## Recorded information
= = = = = = =

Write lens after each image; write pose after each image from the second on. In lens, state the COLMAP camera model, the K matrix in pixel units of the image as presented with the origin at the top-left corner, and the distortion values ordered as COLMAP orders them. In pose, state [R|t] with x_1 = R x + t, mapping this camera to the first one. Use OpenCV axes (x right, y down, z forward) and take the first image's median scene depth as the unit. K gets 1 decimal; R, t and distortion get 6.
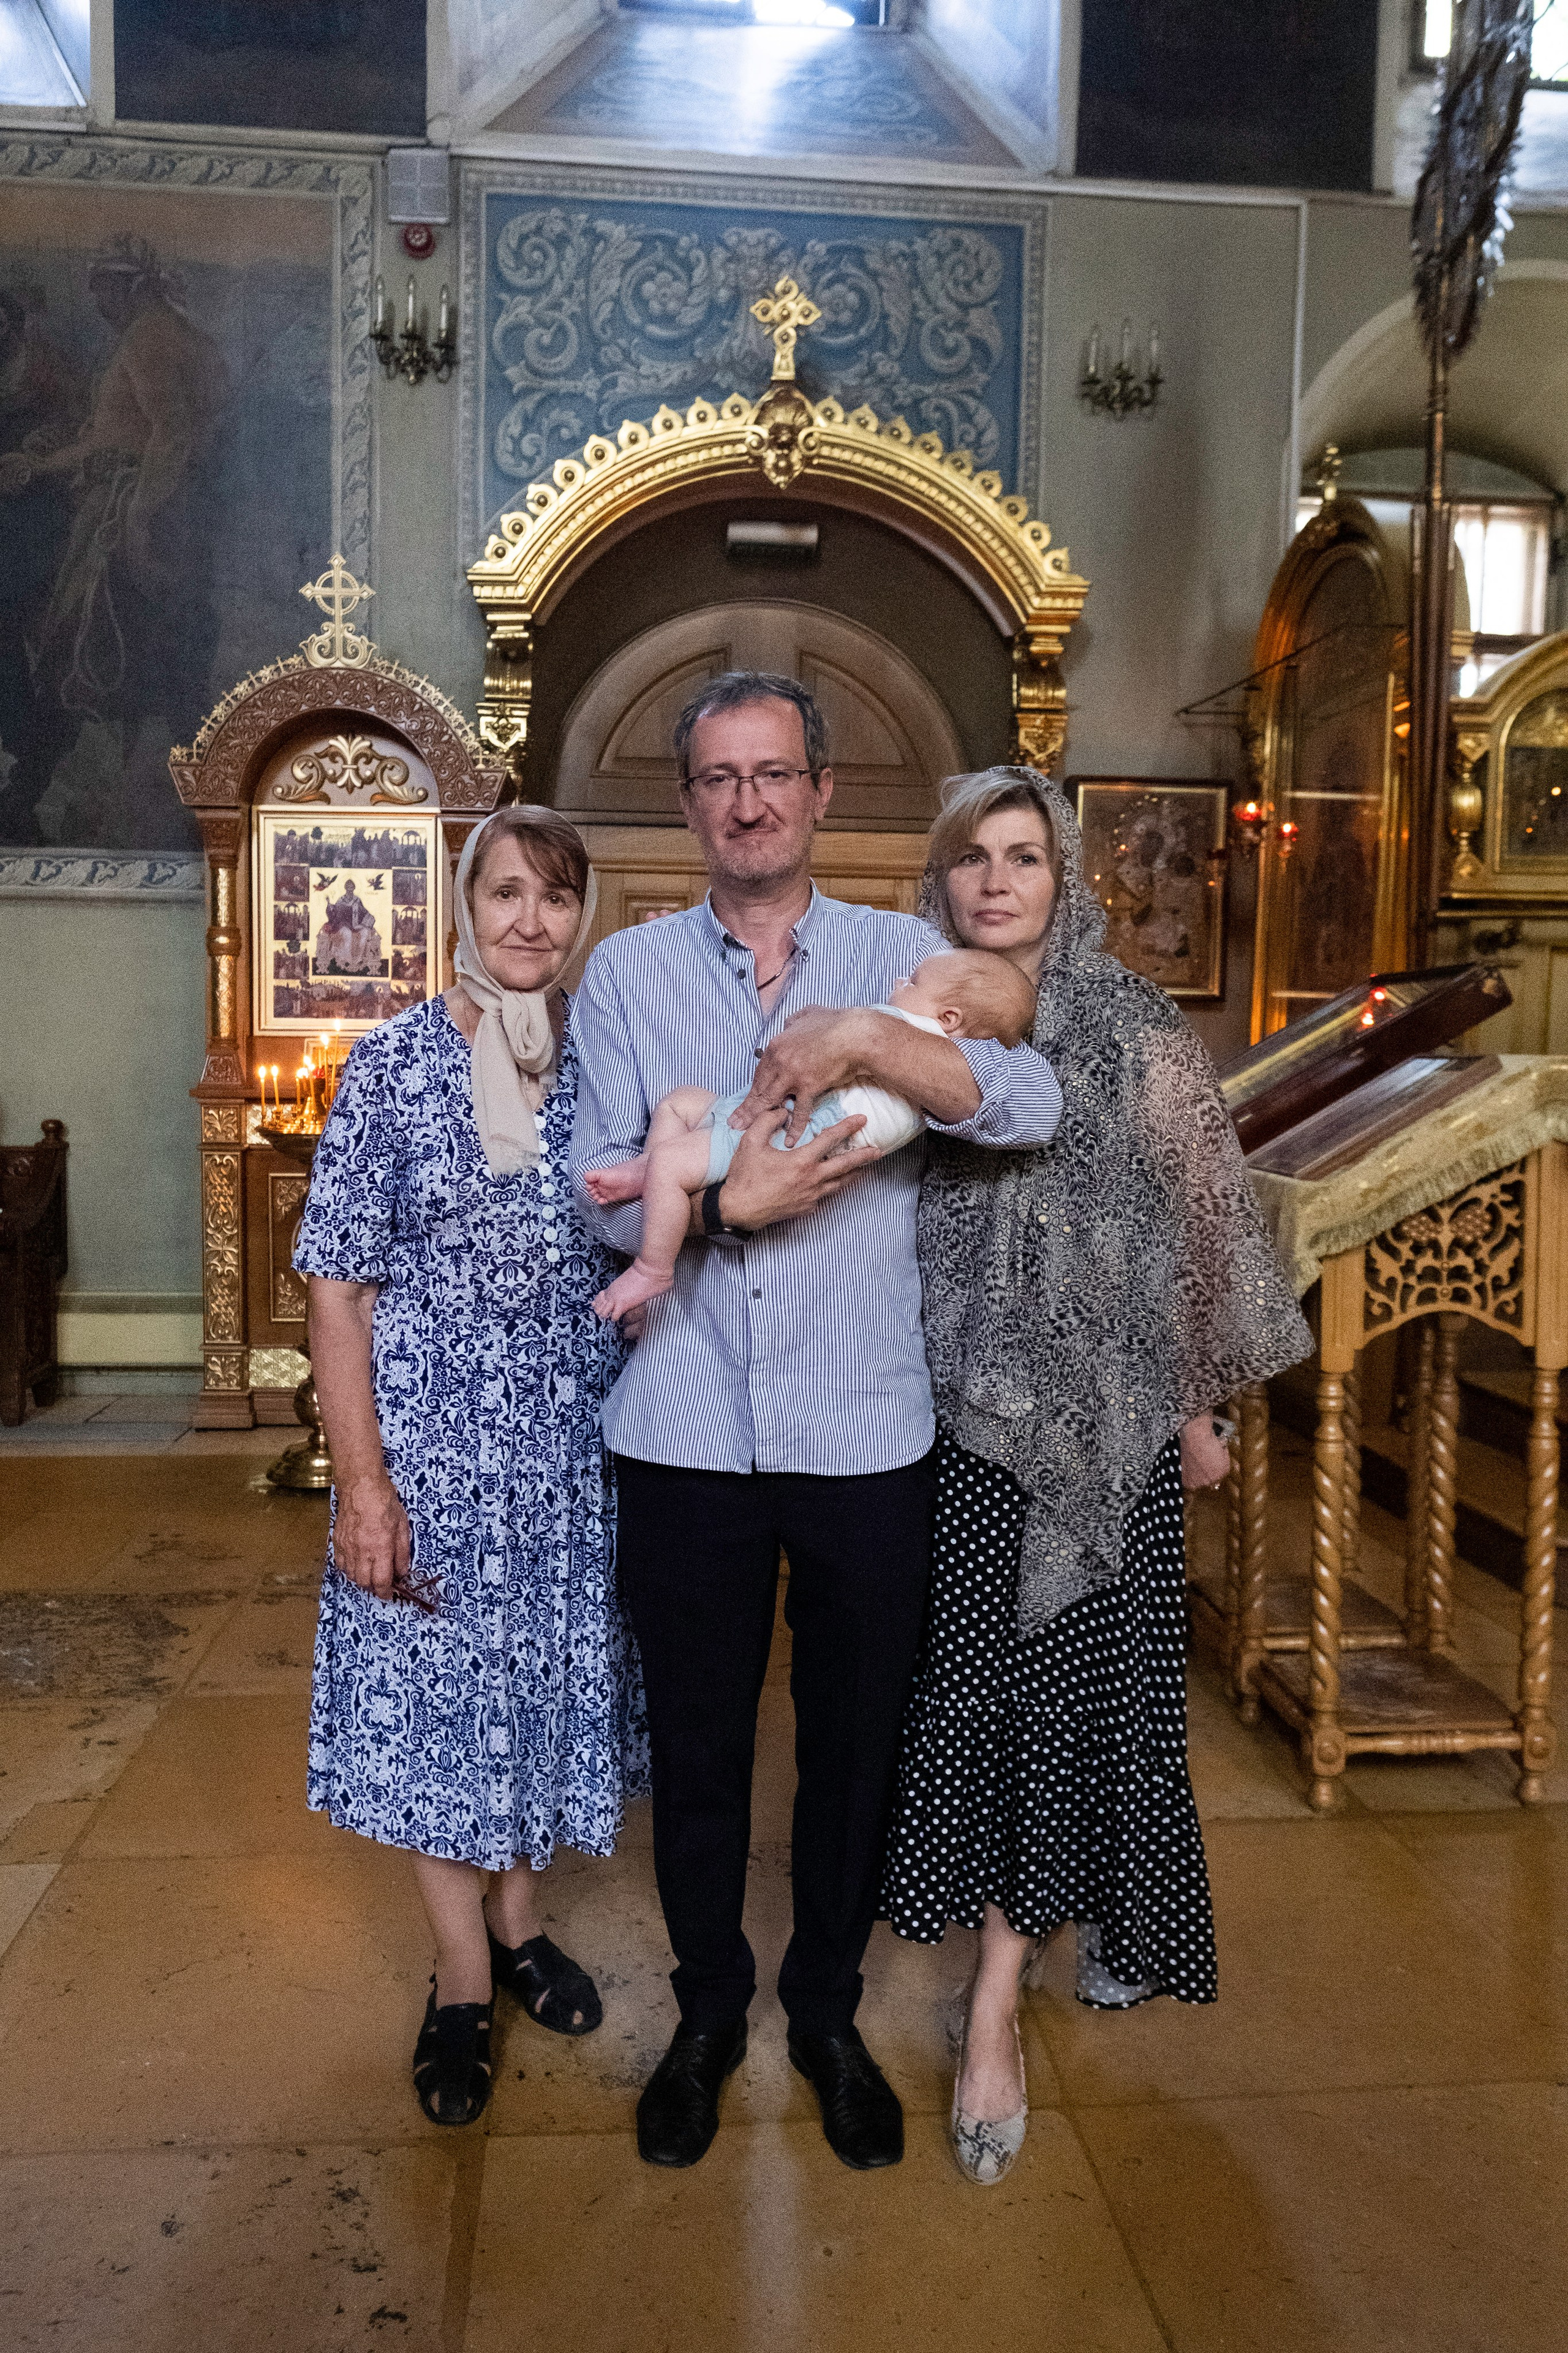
lens RADIAL K [[1656.8, 0, 719.4], [0, 1656.8, 1197.9], [0, 0, 1]] dist [0.002405, 0.013236]
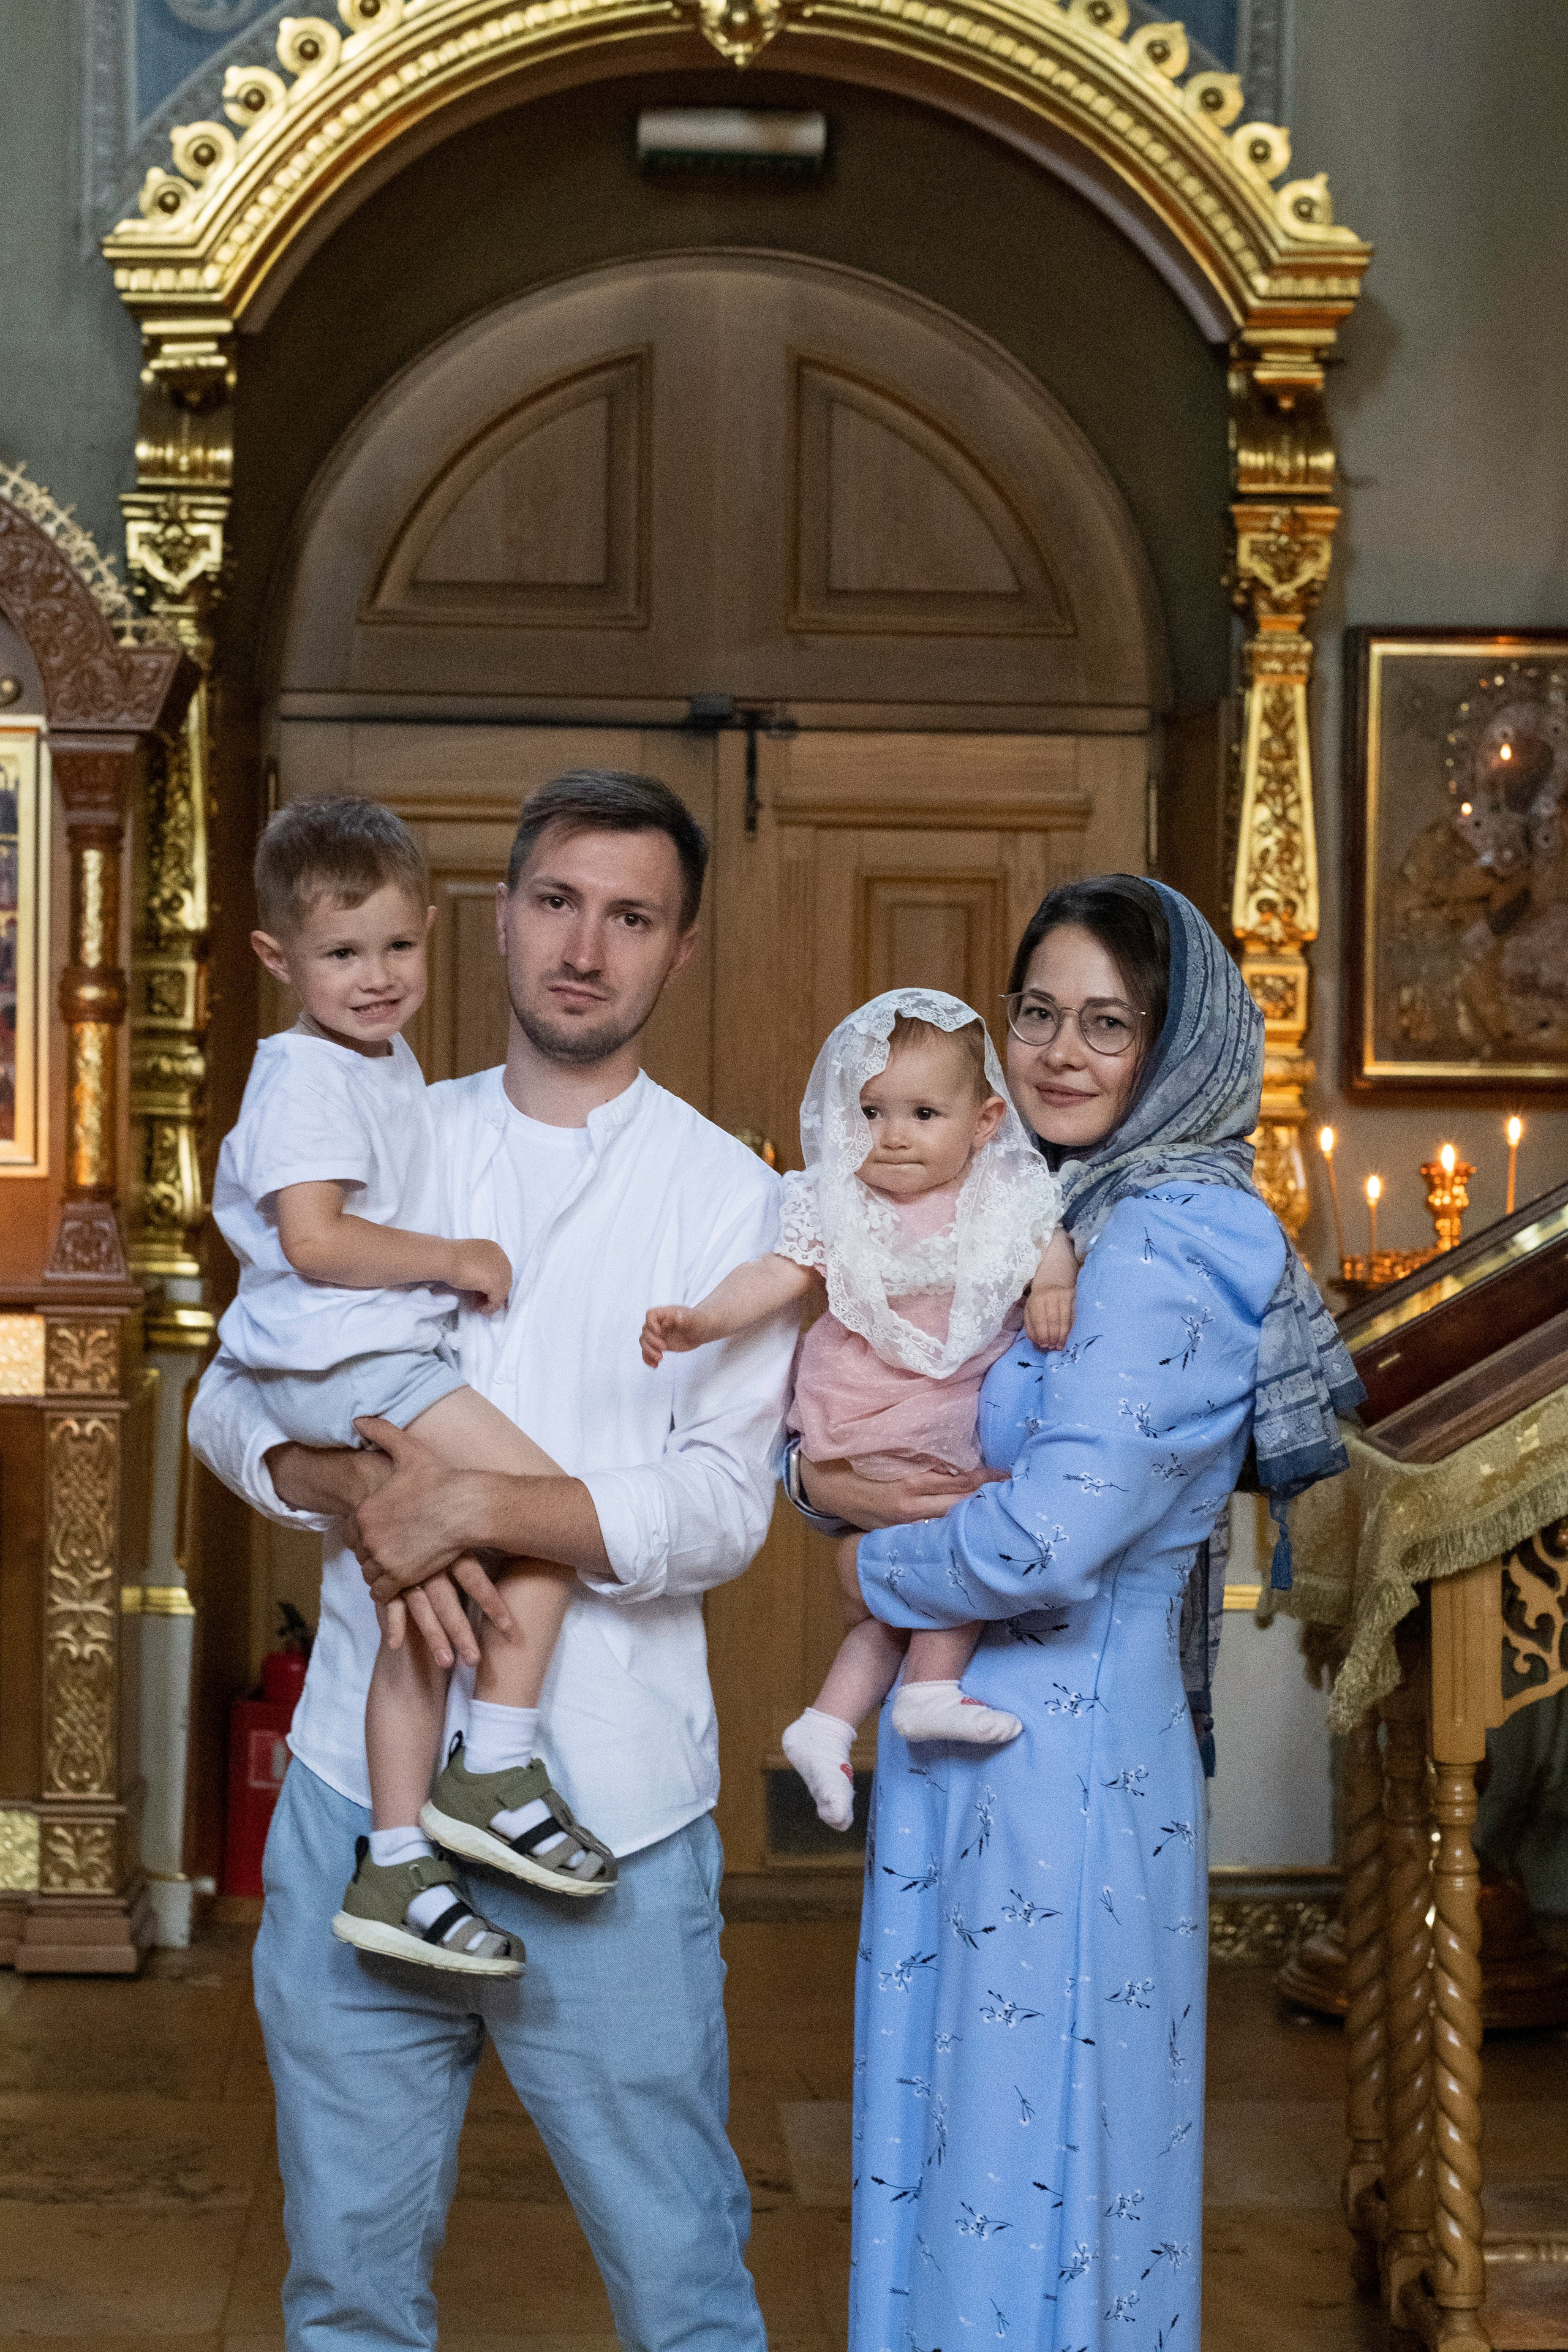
lens RADIAL K [[5027.3, 0, 665.8], [0, 5027.3, 1241.4], [0, 0, 1]] dist [0.032472, 0.000000]
pose [[0.999514, -0.002093, -0.031099, 0.060747], [0.000370, 0.998468, -0.055325, 0.003962], [0.031167, 0.055286, 0.997984, -0.469257]]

= = = = = = =

## Activity
Copy the listing above verbatim, omitting the pictures.

## Answer box
Write lens after each image; write pose after each image from the second on. In lens, state the COLMAP camera model, the K matrix in pixel units of the image as presented with the origin at the top-left corner, and the distortion values ordered as COLMAP orders them. In pose, state [R|t] with x_1 = R x + t, mapping this camera to the first one. Use OpenCV axes (x right, y down, z forward) and take the first image's median scene depth as the unit. K gets 1 decimal; R, t and distortion get 6.
lens RADIAL K [[1656.8, 0, 719.4], [0, 1656.8, 1197.9], [0, 0, 1]] dist [0.002405, 0.013236]
lens RADIAL K [[5027.3, 0, 665.8], [0, 5027.3, 1241.4], [0, 0, 1]] dist [0.032472, 0.000000]
pose [[0.999514, -0.002093, -0.031099, 0.060747], [0.000370, 0.998468, -0.055325, 0.003962], [0.031167, 0.055286, 0.997984, -0.469257]]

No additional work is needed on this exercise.